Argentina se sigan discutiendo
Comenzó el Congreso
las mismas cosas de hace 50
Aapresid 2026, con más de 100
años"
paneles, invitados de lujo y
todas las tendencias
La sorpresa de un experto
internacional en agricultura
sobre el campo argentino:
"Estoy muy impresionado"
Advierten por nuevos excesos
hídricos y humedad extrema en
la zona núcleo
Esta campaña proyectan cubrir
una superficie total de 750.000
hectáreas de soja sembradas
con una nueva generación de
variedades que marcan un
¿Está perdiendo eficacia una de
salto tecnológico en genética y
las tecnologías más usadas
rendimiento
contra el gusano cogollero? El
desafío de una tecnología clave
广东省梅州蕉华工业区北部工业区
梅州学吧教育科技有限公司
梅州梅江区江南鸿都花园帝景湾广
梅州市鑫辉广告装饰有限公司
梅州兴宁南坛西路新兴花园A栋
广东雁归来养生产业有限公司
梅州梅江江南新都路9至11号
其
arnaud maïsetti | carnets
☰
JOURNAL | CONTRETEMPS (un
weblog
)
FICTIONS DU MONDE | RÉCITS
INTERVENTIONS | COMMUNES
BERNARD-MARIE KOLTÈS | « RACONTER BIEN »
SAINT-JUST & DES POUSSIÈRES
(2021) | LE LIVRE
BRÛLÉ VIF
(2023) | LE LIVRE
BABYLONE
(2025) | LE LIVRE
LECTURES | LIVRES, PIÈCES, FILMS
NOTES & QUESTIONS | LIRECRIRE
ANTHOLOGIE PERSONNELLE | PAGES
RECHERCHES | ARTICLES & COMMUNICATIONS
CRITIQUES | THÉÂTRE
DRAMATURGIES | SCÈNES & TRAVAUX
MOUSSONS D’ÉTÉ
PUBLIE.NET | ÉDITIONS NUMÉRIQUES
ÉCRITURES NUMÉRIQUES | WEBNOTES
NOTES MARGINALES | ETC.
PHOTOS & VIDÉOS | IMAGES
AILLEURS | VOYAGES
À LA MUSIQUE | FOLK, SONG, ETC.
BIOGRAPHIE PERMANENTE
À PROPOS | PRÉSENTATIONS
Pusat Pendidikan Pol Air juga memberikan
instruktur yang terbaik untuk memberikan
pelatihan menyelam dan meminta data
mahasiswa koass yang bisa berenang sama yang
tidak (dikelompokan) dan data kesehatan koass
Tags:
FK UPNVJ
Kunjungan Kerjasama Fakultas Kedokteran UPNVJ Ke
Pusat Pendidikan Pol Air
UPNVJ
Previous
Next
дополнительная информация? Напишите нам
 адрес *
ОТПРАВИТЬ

--------------------------------

Line by line, restate the data exactly.

Argentina se sigan discutiendo
Comenzó el Congreso
las mismas cosas de hace 50
Aapresid 2026, con más de 100
años"
paneles, invitados de lujo y
todas las tendencias
La sorpresa de un experto
internacional en agricultura
sobre el campo argentino:
"Estoy muy impresionado"
Advierten por nuevos excesos
hídricos y humedad extrema en
la zona núcleo
Esta campaña proyectan cubrir
una superficie total de 750.000
hectáreas de soja sembradas
con una nueva generación de
variedades que marcan un
¿Está perdiendo eficacia una de
salto tecnológico en genética y
las tecnologías más usadas
rendimiento
contra el gusano cogollero? El
desafío de una tecnología clave
广东省梅州蕉华工业区北部工业区
梅州学吧教育科技有限公司
梅州梅江区江南鸿都花园帝景湾广
梅州市鑫辉广告装饰有限公司
梅州兴宁南坛西路新兴花园A栋
广东雁归来养生产业有限公司
梅州梅江江南新都路9至11号
其
arnaud maïsetti | carnets
☰
JOURNAL | CONTRETEMPS (un
weblog
)
FICTIONS DU MONDE | RÉCITS
INTERVENTIONS | COMMUNES
BERNARD-MARIE KOLTÈS | « RACONTER BIEN »
SAINT-JUST & DES POUSSIÈRES
(2021) | LE LIVRE
BRÛLÉ VIF
(2023) | LE LIVRE
BABYLONE
(2025) | LE LIVRE
LECTURES | LIVRES, PIÈCES, FILMS
NOTES & QUESTIONS | LIRECRIRE
ANTHOLOGIE PERSONNELLE | PAGES
RECHERCHES | ARTICLES & COMMUNICATIONS
CRITIQUES | THÉÂTRE
DRAMATURGIES | SCÈNES & TRAVAUX
MOUSSONS D’ÉTÉ
PUBLIE.NET | ÉDITIONS NUMÉRIQUES
ÉCRITURES NUMÉRIQUES | WEBNOTES
NOTES MARGINALES | ETC.
PHOTOS & VIDÉOS | IMAGES
AILLEURS | VOYAGES
À LA MUSIQUE | FOLK, SONG, ETC.
BIOGRAPHIE PERMANENTE
À PROPOS | PRÉSENTATIONS
Pusat Pendidikan Pol Air juga memberikan
instruktur yang terbaik untuk memberikan
pelatihan menyelam dan meminta data
mahasiswa koass yang bisa berenang sama yang
tidak (dikelompokan) dan data kesehatan koass
Tags:
FK UPNVJ
Kunjungan Kerjasama Fakultas Kedokteran UPNVJ Ke
Pusat Pendidikan Pol Air
UPNVJ
Previous
Next
дополнительная информация? Напишите нам
 адрес *
ОТПРАВИТЬ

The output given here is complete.